Aishatu turned sharply away to protect her face. Opening her eyes again, she saw that the other visitors had fled further than the next gallery. She ran after them, alternating between running forward and skipping sideways to keep both pursuers behind her, and obstacles before her, within her line of sight.  Her ears were humming from the noise of the explosions and she knew it would only get worse before it got better. 

Backwards was clearly dangerous, but forward was potentially so. Still, she kept the rifle pointed behind herself ready to take down anything that appeared as she moved as quickly as possible forward. 

She could see the retreating figures of the other visitors running like harried sheep. They weren't thinking, only relying on animal instinct, and Aishatu Ewaso knew that one of two things would happen: they would find an exit and bolt to freedom, or they would run straight into the mouth of a waiting crocodile. 

Two galleries on, there was a large, grate-less window on the right-hand side of the room. Aishatu Ewaso veered from her path and looked out. A slight drop, perhaps a meter and a half, into a garden. She ran to the opposite wall from the window -- checking for pursuers in the middle corridor -- turned and shot the bottom section of the window out. 
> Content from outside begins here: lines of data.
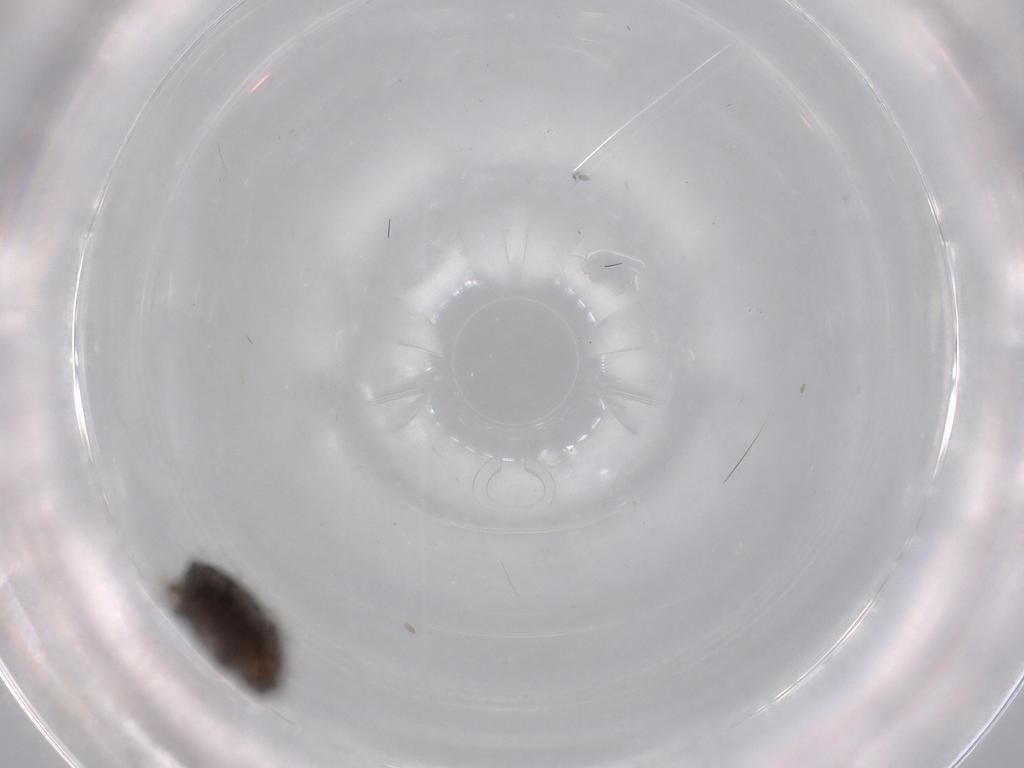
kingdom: Animalia
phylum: Arthropoda
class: Insecta
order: Diptera
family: Phoridae
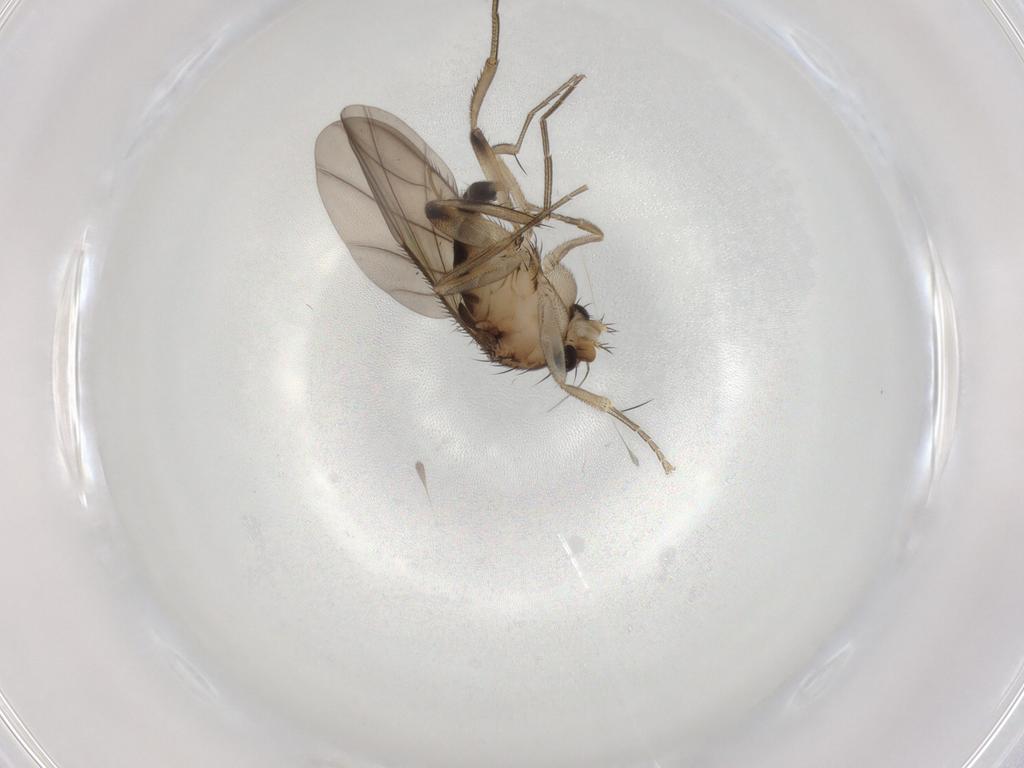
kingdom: Animalia
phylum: Arthropoda
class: Insecta
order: Diptera
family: Phoridae
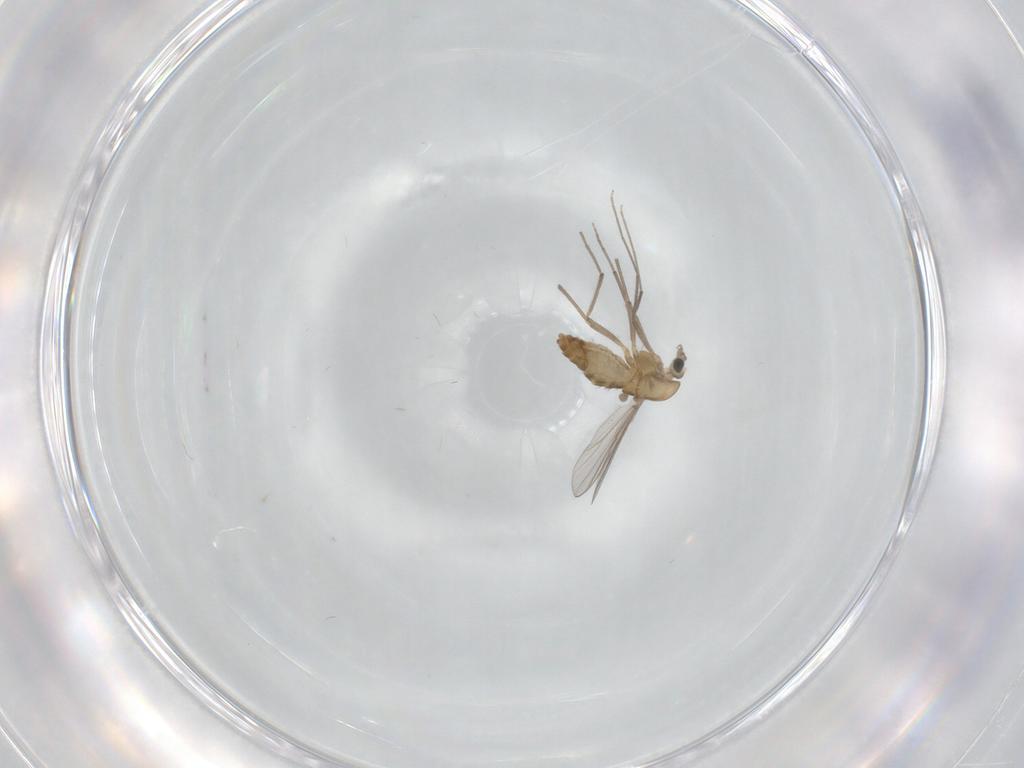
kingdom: Animalia
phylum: Arthropoda
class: Insecta
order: Diptera
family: Chironomidae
Seconds after the crash of exploding glass ebbed, she heard two things. The deafening wailing of a security alarm and the coughing sound of gunfire. She couldn't tell which direction the gunfire was coming from, nor the panicked screaming that followed. 
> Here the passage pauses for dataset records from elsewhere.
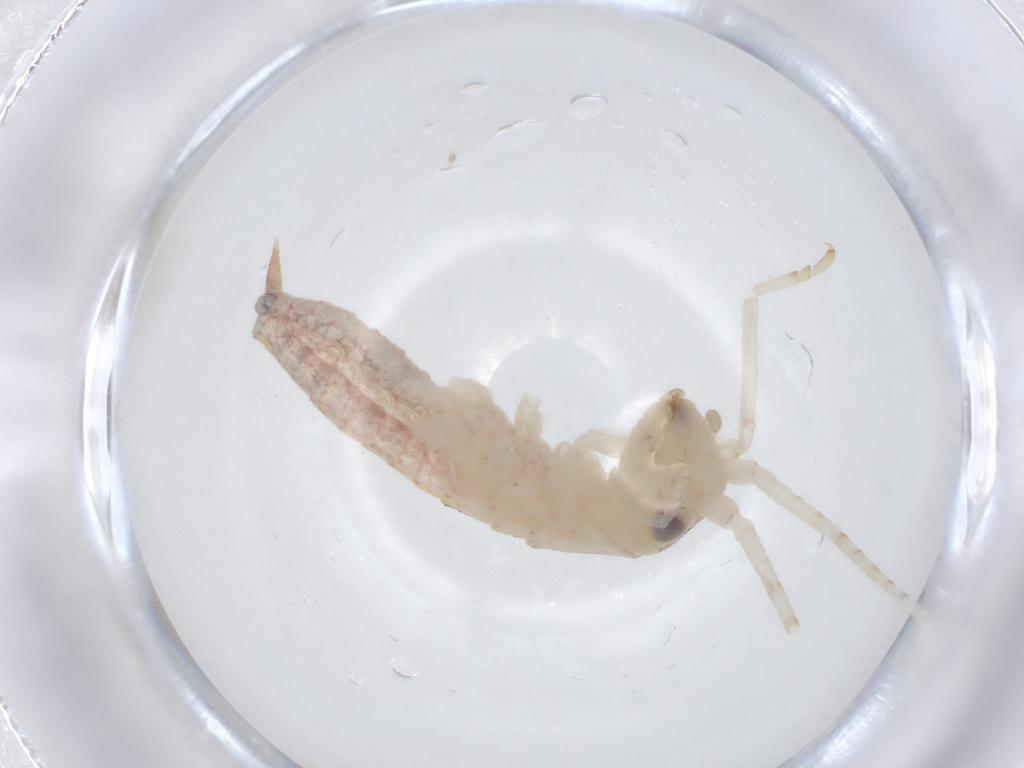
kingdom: Animalia
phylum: Arthropoda
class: Insecta
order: Orthoptera
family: Oecanthidae
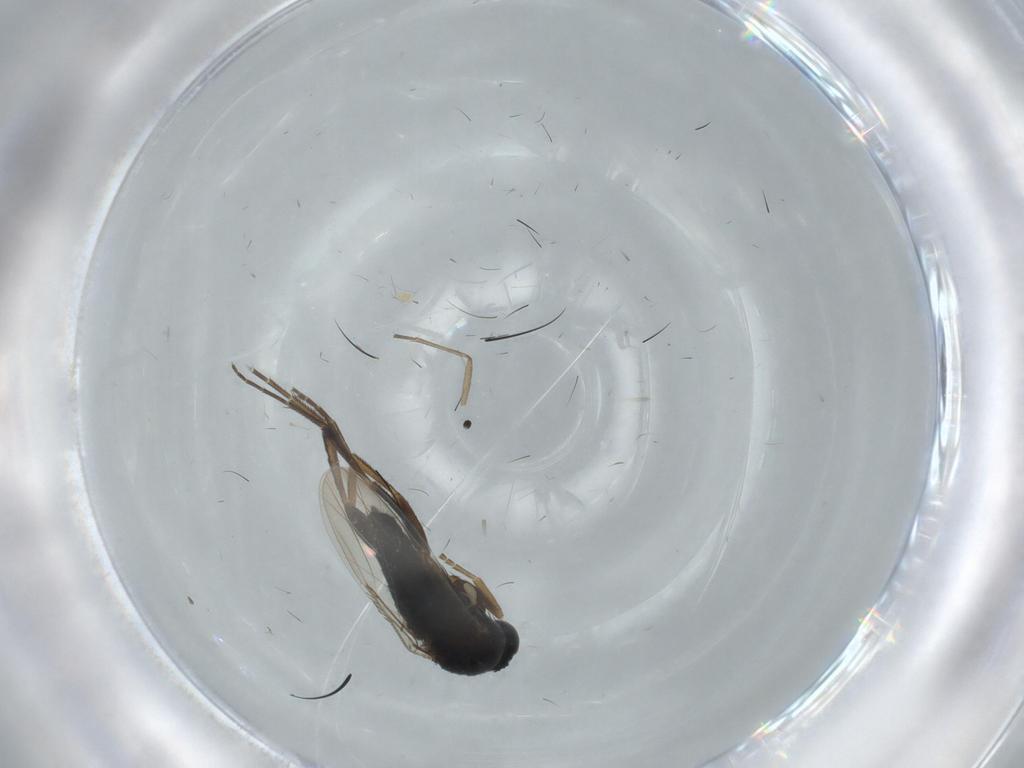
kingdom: Animalia
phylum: Arthropoda
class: Insecta
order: Diptera
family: Phoridae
Below the window was a square, metal radiator and Aishatu rapidly knocked as much shattered glass off it as she could. The cooler air from outside enveloped her and with a faint shudder she realized she had been sweating. 

Hearing the faint sound of running feet behind the alarm, she quickly climbed up on the radiator and busted out the remaining glass shards with the front of the rifle. Stepping through the window onto the outside ledge, she jumped down onto the damp grass of the small garden. 

The garden was walled in on three sides, but there was a stone archway with a closed, wooden door leading out and away from the building. It was towards that door that she ran. 

Aishatu Ewaso looked quickly over her shoulder to see the woman in the purple track suit jumping down out of the window, followed by the man she'd shoved and then the foreign woman. 

As she was weighing up the options of shooting the lock of garden door or attempting to scale one of the lower walls, a shout made her turn. The foreign man was on the ledge ready to jump, when gunfire erupted from inside the building. He looked behind himself and then jumped, but landed badly. His wife ran to him and attempted to pull him to his feet, but he stumbled and went down. 

The heads of dark figures appeared in the window. Aishatu lifted her rifle and began to fire. 

The woman in the track suit who was half-way across the garden didn't seem to know which way to run, but the man Aishatu had shoved returned to the foreign couple under the shelter of the window. 

With no time to think, Aishatu ran the few meters that separated her from the door and shoved her whole weight against it. Expecting it to be locked, she almost lost her balance as it swung open with a crack and she stumbled into another, smaller formal garden. A new spume of annoyance flushed her skin and caused her to clench her teeth. 

Using the stone wall as a shield, she kept a bead on the museum window. Every few seconds she fired off a few shots into the interior of the museum, but she knew that wouldn't work for long. 

"Come! There is no more time left!" she shouted to the four visitors. The man and the foreign couple were reluctant to come out from under their cover, but the woman in the track suit made a dash for the archway running straight past Aishatu without so much as a glance. 

"I give you ten seconds, then I'm going!" Aishatu shouted to the three visitors, as she fired off another few rounds into the gapping hole of the shattered window. 

The man who Aishatu had shoved said something to the couple but they shook their heads.

The sheep are too afraid to save themselves. 

The man seemed to come to the same conclusion and sprinted over the garden grass and through the archway, stopping just inside. 

"They're too frightened. The man --"

Just at that moment the couple took off running over the grass, the man limping as he ran. Aishatu gave them stronger cover, but as they were almost to the archway, a small, black object came flying like a sparrow through the window of the museum and landed with a bounce only a meter away.

Grenade, thought Aishatu.  And then she stopped thinking, and began running.